When Sylvia Nalubowa went into labour in Uganda’s Mityana district in August 2009, she was taken to a local health centre where she expected to have a normal birth, supervised by a midwife.
After she had delivered her first baby the midwife realised there was a twin on the way. The midwife recommended that Nalubowa be taken to the district hospital where a doctor could handle the second delivery.
But when she arrived at the Mityana District Hospital in Central Uganda, the nurses asked for her maternity kit. This is commonly known as a “mama kit” and contains a plastic sheet, razor blades, cotton wool or gauze pad, soap, gloves, cord ties, and a child health card. All mothers delivering babies in Ugandan hospitals and clinics are expected to bring their own “mama kits” when they go into labour.
But Nalubowa had used her “mama kit” at the first health facility when delivering her first child. The nurses would hear none of her excuses and demanded money to purchase the kit before they could attend to her.
Nalubowa and her baby died.
Jennifer Anguko died under similar circumstances. She arrived at the Arua hospital in North Western Uganda at 8.30am on December 10, 2010 but was not attended to for 12 hours by which time her condition and cries for help were out of control.
One hour later she was taken to theatre but she and her baby died during the procedure. The cause of her death listed in the post mortem report was a ruptured uterus.
The women’s cases are two of many
Sixteen women die in Uganda every day during child birth in instances that could be avoided. In 2011, the World Health Organisation reported that Uganda registers up to 440 deaths for every 100 000 live births.
This is unlike Rwanda where maternal mortality decreased by 77% between 2000 and 2013 and currently stands at 320 deaths for every 100 000 live births.
Most maternal deaths in Uganda are due to severe bleeding, infection, hypertensive disorders and obstructed labour. Others are due to causes such as malaria, diabetes, hepatitis and anaemia. All these are aggravated by pregnancy.
The Ugandan government is committed to providing all citizens with free health services. But it is common to go to a government health facility and find that medicines are not in stock and health workers are not paid. Patients also say that they are often met by health staff who are unenthusiastic about attending to patients expecting free services.
In 2013, the doctor to patient ratio in Uganda was estimated at one doctor for just under 25 000 patients. The nurse to patient ratio sat at one nurse for 11 000 patients.
The country’s public health system has a tiered structure with two national referral hospitals, 11 semi-autonomous regional referral hospitals, and a well established district health system with healthcare centres in 56 districts.
Health care services are financed through general tax revenue and donor funding. Although user fees for health services in public facilities were abolished in 2001 patients are still expected to make direct out-of-pocket payments for some services and drugs.
Fighting for a right
In 2011 lawyers at the Centre for health, Human Rights and Development, a non-profit, research and advocacy organisation, began gathering evidence to hold the Ugandan government to account for Nalubowa and Anguko’s deaths.
The case is now before the country’s Constitutional Court.
In what has turned into a landmark case, the centre has argued that failing to provide essential maternal health commodities in government health facilities is an infringement on women’s rights. The rights to life as well as health are guaranteed under the country’s constitution as well as international human rights instruments the government has signed up to.
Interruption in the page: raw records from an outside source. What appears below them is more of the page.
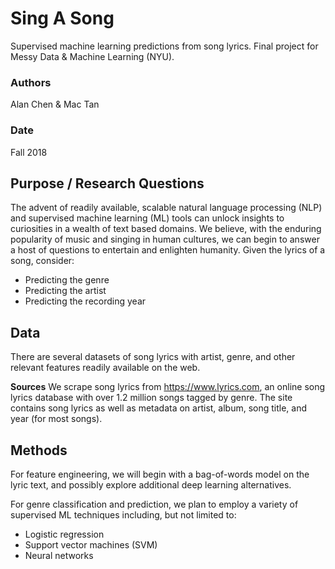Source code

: # Sing A Song
Supervised machine learning predictions from song lyrics. Final project for Messy Data & Machine Learning (NYU).

### Authors
Alan Chen & Mac Tan

### Date
Fall 2018

## Purpose / Research Questions
The advent of readily available, scalable natural language processing (NLP) and supervised machine learning (ML) tools can unlock insights to curiosities in a wealth of text based domains. We believe, with the enduring popularity of music and singing in human cultures, we can begin to answer a host of questions to entertain and enlighten humanity. Given the lyrics of a song, consider:  

* Predicting the genre  
* Predicting the artist  
* Predicting the recording year

## Data
There are several datasets of song lyrics with artist, genre, and other relevant features readily available on the web.

**Sources**
We scrape song lyrics from https://www.lyrics.com, an online song lyrics database with over 1.2 million songs tagged by genre. The site contains song lyrics as well as metadata on artist, album, song title, and year (for most songs).

## Methods
For feature engineering, we will begin with a bag-of-words model on the lyric text, and possibly explore additional deep learning alternatives.

For genre classification and prediction, we plan to employ a variety of supervised ML techniques including, but not limited to:  

* Logistic regression
* Support vector machines (SVM)
* Neural networks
These include the:
- International Covenant on Economic Social and Cultural Rights (ICESCR),
- Convention of Elimination of All forms of Discrimination Against Women (CEDAW), and
- Maputo protocol.
The court erred
At the first hearing before the Constitutional Court government lawyers objected to the case. They argued that the judiciary was not competent to hear a case that required the executive arm of government to allocate resources to the health sector.
The court agreed and dismissed the case.
But the centre appealed to the Supreme Court, the highest court of appeal in Uganda. It argued that the justices of the Constitutional Court erred in denying them an opportunity to hear the case based on its merits.
In October 2015 the Supreme Court’s seven judges agreed. They made a unanimous ruling that the Constitutional Court judges had erred in dismissing the case. In their judgment they argued that the case had key questions that needed constitutional interpretation for the people of Uganda.
They contended that there is nothing the executive or legislature can decide on that may not be subjected to judicial review – especially if it is done in line with the constitution. And they have ordered the Constitutional Court to hear the case which is now before the Constitutional Court pending a hearing by a new panel of judges.
Making health care a priority
The case has contributed to jurisprudence to help people realise their social economic rights in Uganda.
But it has also catalysed improvements in health service provision. Since the case was initially heard government funding for the health sector has improved from US$ 215 million (UGX 737.60 billion) to US$ 328 million (UGX 1127.48 billion) and more health workers have been recruited. Mothers, however, are still expected to bring their own “mama kits” when going into labour.
There has also been a reduction in maternal deaths. These have fallen from 440 deaths for every 100 000 live births in 2010 to 343 by 2015.
Most importantly, civil society organisations are now, more than ever, alert to demanding women’s health care rights.